The 2010-11 season is just 17 days, 6 hours, and 54 minutes away, but who’s counting?
With the season approaching faster than it took LeBron to make his “decision” this offseason, NBA Primetime presents the second part of a two-part series of Q and A’s, Western Conference style.
Last season the Thunder exceeded expectations, finishing the regular season with a 50-32 record, good enough for the eighth seed in the Western Conference.
After an intense battle against the Los Angeles Lakers (which would’ve went to a final Game Seven if LA’s Pau Gasol failed to make a last second tip-in) ,Oklahoma City’s run ended as quickly as it began.
During that first round series, the Thunder, led by scoring champion Kevin Durant, officially emerged as a uprising threat in the Western Conference.
Unless the Thunder finish as the fourth, fifth, or eighth seed during the upcoming season (NBA Primetime predicts them to end the season as the two seed), in which they would face the Lakers during either round prior to the WCF, they should have no problem making their way to the Conference Finals.
While the team lacks playoff experience, they create mismatch problems against their opponents, ultimately giving them an advantage come postseason time.
ESPN Insider’s Ric Bucher and Chris Broussard recently debated about who is the biggest threat to the Los Angeles Lakers.
After going back and forth, Broussard ended the debate with this statement.

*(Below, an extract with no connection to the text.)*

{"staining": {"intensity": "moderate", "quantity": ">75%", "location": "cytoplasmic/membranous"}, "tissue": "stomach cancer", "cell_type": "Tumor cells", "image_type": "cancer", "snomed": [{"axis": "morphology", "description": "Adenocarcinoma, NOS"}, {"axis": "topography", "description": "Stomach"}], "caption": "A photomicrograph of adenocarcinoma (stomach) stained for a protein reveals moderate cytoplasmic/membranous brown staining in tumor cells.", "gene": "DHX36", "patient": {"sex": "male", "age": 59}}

“Everyone besides the Lakers is a long shot to win the West, but if L.A. falls, it’ll be Portland, not OKC, that picks up the torch.”
Is it true?
After a couple of major injuries and front-office firings, the Blazers sit as the sixth best team in the West (according to ESPN’s Marc Stein), trailing behind teams like the Jazz and the Spurs.
The Blazers will undoubtedly be a top defensive team this season, especially after extending Marcus Camby’s contract and signing Wesley Matthews this offseason.
In addition, lanky Nicholas Batum will get the opportunity to prove his worth at the small-forward position, while Miller, Roy, and Aldridge will look to carry their team deep into the postseason.
On the flip-side, center Greg Oden has already been ruled out of preseason action (with no timetable for a return), and shooting-guard Rudy Fernandez seems to want out of the league.
If the Blazers could prevent the injury bug from entering the teams locker room this season, and Greg Oden can return to full strength come playoff time, Portland will definitely be a threat in the West, just not the biggest threat to the Lakers.
Will the Los Angeles Lakers make a three-peat this season?
The Lakers offseason signings of Steve Blake, Matt Barnes, and Theo Ratliff vastly improves the teams bench compared to previous seasons.
LA will end the season as the top seed in the West, but injury problems are still a concern.
Andrew Bynum is expected to miss the first month of the season and could be sidelined until December. Although Pau Gasol will switch to the five spot and Lamar Odom will take over the power-forward position, the Lakers desperately need Bynum if they want to win the championship this season.
So will the Lakers make a three-peat this season?
It’s tough to predict right now, but if Bynum can return, and stay healthy for the long haul of the playoffs, then there is no reason why they can’t three-peat.